**Directions for this task**:
Render every line of text in the records below as a numbered list, omitting blank lines. Leave the pictures out of the answer.

#### Material shown

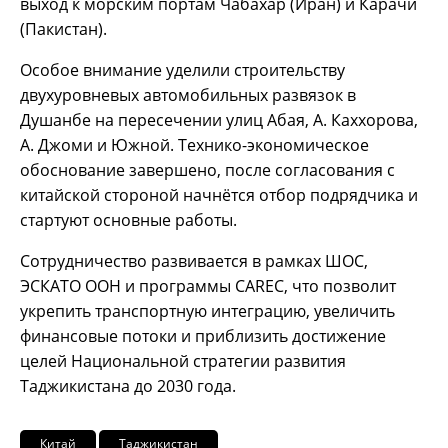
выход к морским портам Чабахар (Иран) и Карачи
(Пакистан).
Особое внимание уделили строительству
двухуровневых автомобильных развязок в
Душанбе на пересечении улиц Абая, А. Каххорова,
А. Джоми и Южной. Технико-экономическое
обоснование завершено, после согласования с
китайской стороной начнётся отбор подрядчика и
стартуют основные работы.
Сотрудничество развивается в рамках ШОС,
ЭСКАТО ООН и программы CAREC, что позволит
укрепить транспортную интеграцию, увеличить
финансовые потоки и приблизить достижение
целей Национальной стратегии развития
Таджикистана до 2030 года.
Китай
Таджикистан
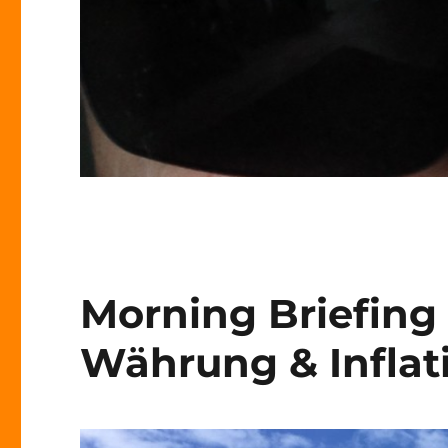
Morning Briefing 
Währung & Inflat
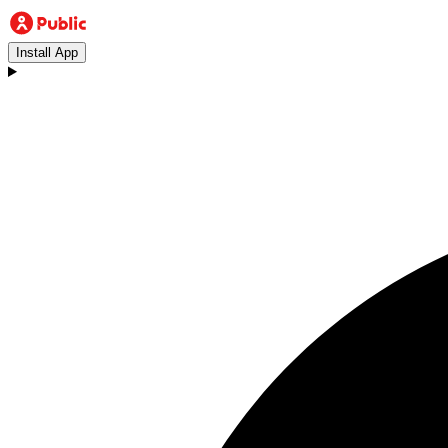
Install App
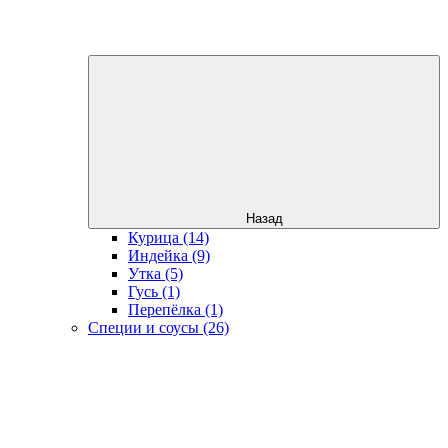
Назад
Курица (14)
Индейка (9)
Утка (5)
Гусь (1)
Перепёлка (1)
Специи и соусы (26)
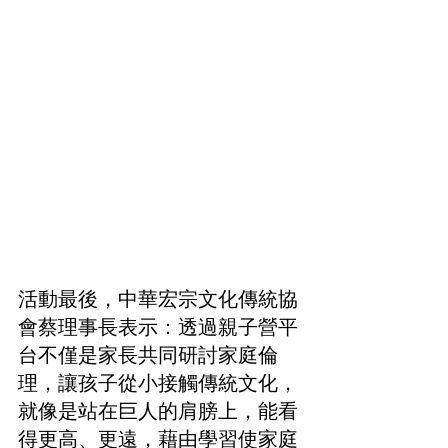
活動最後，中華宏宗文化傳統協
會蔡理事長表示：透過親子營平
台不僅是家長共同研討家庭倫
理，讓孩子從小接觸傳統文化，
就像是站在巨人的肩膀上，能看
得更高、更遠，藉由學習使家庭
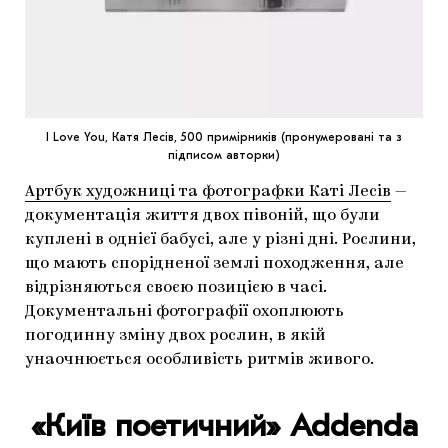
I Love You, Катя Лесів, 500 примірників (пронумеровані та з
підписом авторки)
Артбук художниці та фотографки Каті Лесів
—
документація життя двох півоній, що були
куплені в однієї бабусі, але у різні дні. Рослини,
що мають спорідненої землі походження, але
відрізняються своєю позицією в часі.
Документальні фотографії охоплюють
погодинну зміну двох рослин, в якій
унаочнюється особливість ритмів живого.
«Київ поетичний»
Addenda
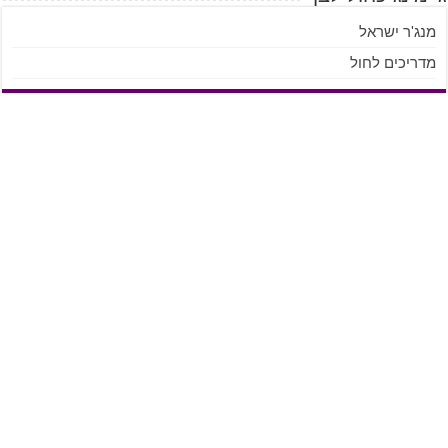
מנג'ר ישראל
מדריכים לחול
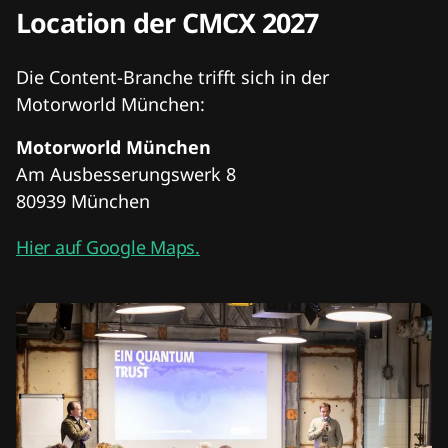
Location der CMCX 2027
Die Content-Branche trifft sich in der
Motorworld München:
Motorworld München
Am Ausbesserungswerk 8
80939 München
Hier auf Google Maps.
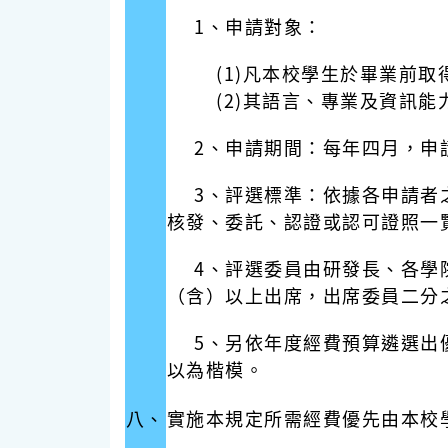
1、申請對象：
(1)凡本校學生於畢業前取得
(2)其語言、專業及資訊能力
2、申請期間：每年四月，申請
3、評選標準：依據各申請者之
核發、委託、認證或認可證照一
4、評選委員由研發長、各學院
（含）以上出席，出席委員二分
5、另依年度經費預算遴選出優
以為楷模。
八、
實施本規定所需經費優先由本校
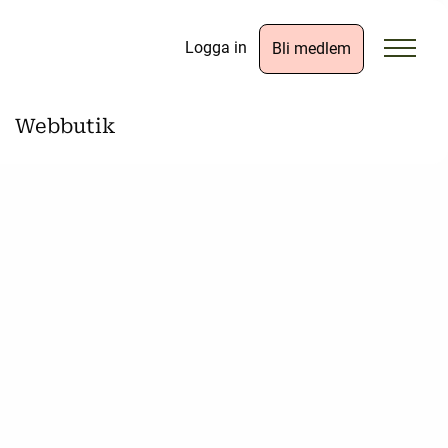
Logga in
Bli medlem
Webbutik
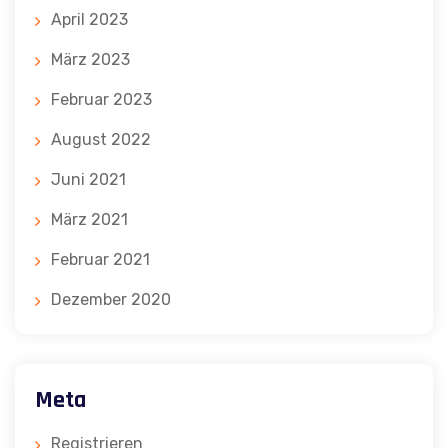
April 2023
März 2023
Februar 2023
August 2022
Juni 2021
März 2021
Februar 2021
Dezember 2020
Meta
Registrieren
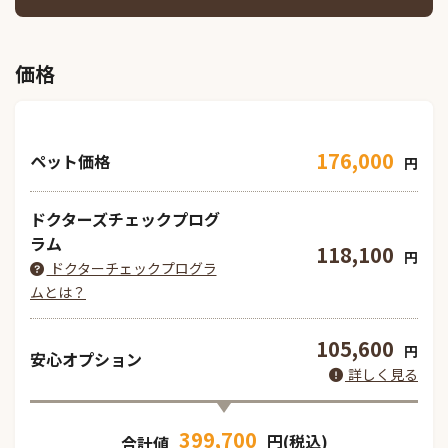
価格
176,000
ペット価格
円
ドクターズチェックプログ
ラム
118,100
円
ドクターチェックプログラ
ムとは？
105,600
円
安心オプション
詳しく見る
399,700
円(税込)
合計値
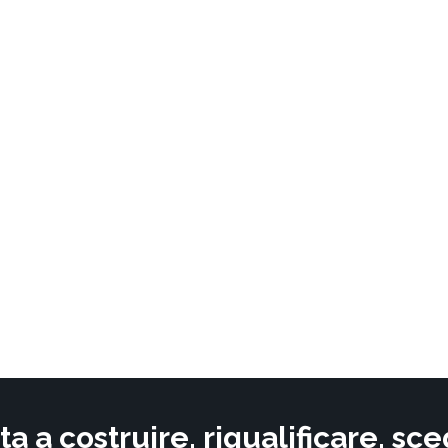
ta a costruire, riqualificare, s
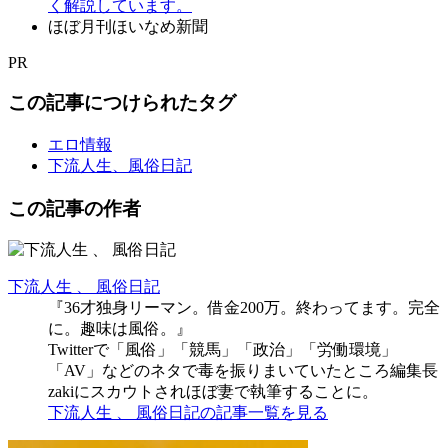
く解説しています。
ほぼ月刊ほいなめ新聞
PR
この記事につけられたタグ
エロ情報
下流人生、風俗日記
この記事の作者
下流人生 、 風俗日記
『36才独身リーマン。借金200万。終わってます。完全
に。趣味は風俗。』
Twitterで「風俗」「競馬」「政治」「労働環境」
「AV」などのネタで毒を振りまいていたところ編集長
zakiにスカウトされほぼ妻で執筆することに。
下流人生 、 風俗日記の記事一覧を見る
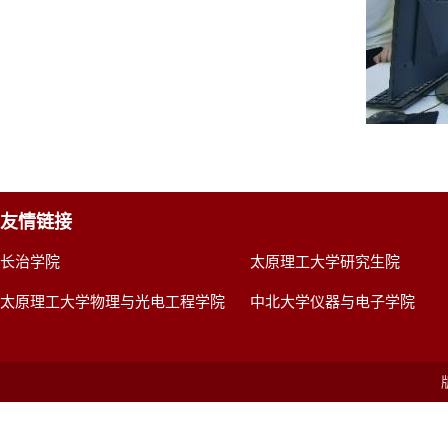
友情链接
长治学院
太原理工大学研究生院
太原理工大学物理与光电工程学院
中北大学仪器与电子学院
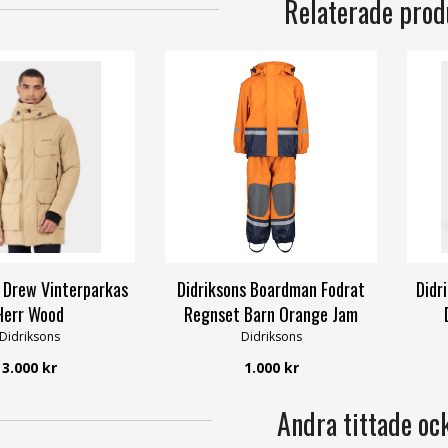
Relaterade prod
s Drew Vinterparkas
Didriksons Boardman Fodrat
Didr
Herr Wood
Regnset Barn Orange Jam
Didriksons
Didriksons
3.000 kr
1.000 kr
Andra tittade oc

########

**Output**:
1. выход к морским портам Чабахар (Иран) и Карачи
2. (Пакистан).
3. Особое внимание уделили строительству
4. двухуровневых автомобильных развязок в
5. Душанбе на пересечении улиц Абая, А. Каххорова,
6. А. Джоми и Южной. Технико-экономическое
7. обоснование завершено, после согласования с
8. китайской стороной начнётся отбор подрядчика и
9. стартуют основные работы.
10. Сотрудничество развивается в рамках ШОС,
11. ЭСКАТО ООН и программы CAREC, что позволит
12. укрепить транспортную интеграцию, увеличить
13. финансовые потоки и приблизить достижение
14. целей Национальной стратегии развития
15. Таджикистана до 2030 года.
16. Китай
17. Таджикистан
18. Morning Briefing 
19. Währung & Inflat
20. Install App
21. Назад
22. Курица (14)
23. Индейка (9)
24. Утка (5)
25. Гусь (1)
26. Перепёлка (1)
27. Специи и соусы (26)
28. 活動最後，中華宏宗文化傳統協
29. 會蔡理事長表示：透過親子營平
30. 台不僅是家長共同研討家庭倫
31. 理，讓孩子從小接觸傳統文化，
32. 就像是站在巨人的肩膀上，能看
33. 得更高、更遠，藉由學習使家庭
34. I Love You, Катя Лесів, 500 примірників (пронумеровані та з
35. підписом авторки)
36. Артбук художниці та фотографки Каті Лесів
37. —
38. документація життя двох півоній, що були
39. куплені в однієї бабусі, але у різні дні. Рослини,
40. що мають спорідненої землі походження, але
41. відрізняються своєю позицією в часі.
42. Документальні фотографії охоплюють
43. погодинну зміну двох рослин, в якій
44. унаочнюється особливість ритмів живого.
45. «Київ поетичний»
46. Addenda
47. מנג'ר ישראל
48. מדריכים לחול
49. Location der CMCX 2027
50. Die Content-Branche trifft sich in der
51. Motorworld München:
52. Motorworld München
53. Am Ausbesserungswerk 8
54. 80939 München
55. Hier auf Google Maps.
56. 1、申請對象：
57. (1)凡本校學生於畢業前取得
58. (2)其語言、專業及資訊能力
59. 2、申請期間：每年四月，申請
60. 3、評選標準：依據各申請者之
61. 核發、委託、認證或認可證照一
62. 4、評選委員由研發長、各學院
63. （含）以上出席，出席委員二分
64. 5、另依年度經費預算遴選出優
65. 以為楷模。
66. 八、
67. 實施本規定所需經費優先由本校
68. Logga in
69. Bli medlem
70. Webbutik
71. April 2023
72. März 2023
73. Februar 2023
74. August 2022
75. Juni 2021
76. März 2021
77. Februar 2021
78. Dezember 2020
79. Meta
80. Registrieren
81. 価格
82. 176,000
83. ペット価格
84. 円
85. ドクターズチェックプログ
86. ラム
87. 118,100
88. 円
89. ドクターチェックプログラ
90. ムとは？
91. 105,600
92. 円
93. 安心オプション
94. 詳しく見る
95. 399,700
96. 円(税込)
97. 合計値
98. ta a costruire, riqualificare, s
99. く解説しています。
100. ほぼ月刊ほいなめ新聞
101. PR
102. この記事につけられたタグ
103. エロ情報
104. 下流人生、風俗日記
105. この記事の作者
106. 下流人生 、 風俗日記
107. 『36才独身リーマン。借金200万。終わってます。完全
108. に。趣味は風俗。』
109. Twitterで「風俗」「競馬」「政治」「労働環境」
110. 「AV」などのネタで毒を振りまいていたところ編集長
111. zakiにスカウトされほぼ妻で執筆することに。
112. 下流人生 、 風俗日記の記事一覧を見る
113. 友情链接
114. 长治学院
115. 太原理工大学研究生院
116. 太原理工大学物理与光电工程学院
117. 中北大学仪器与电子学院
118. Relaterade prod
119. s Drew Vinterparkas
120. Didriksons Boardman Fodrat
121. Didr
122. Herr Wood
123. Regnset Barn Orange Jam
124. Didriksons
125. Didriksons
126. 3.000 kr
127. 1.000 kr
128. Andra tittade oc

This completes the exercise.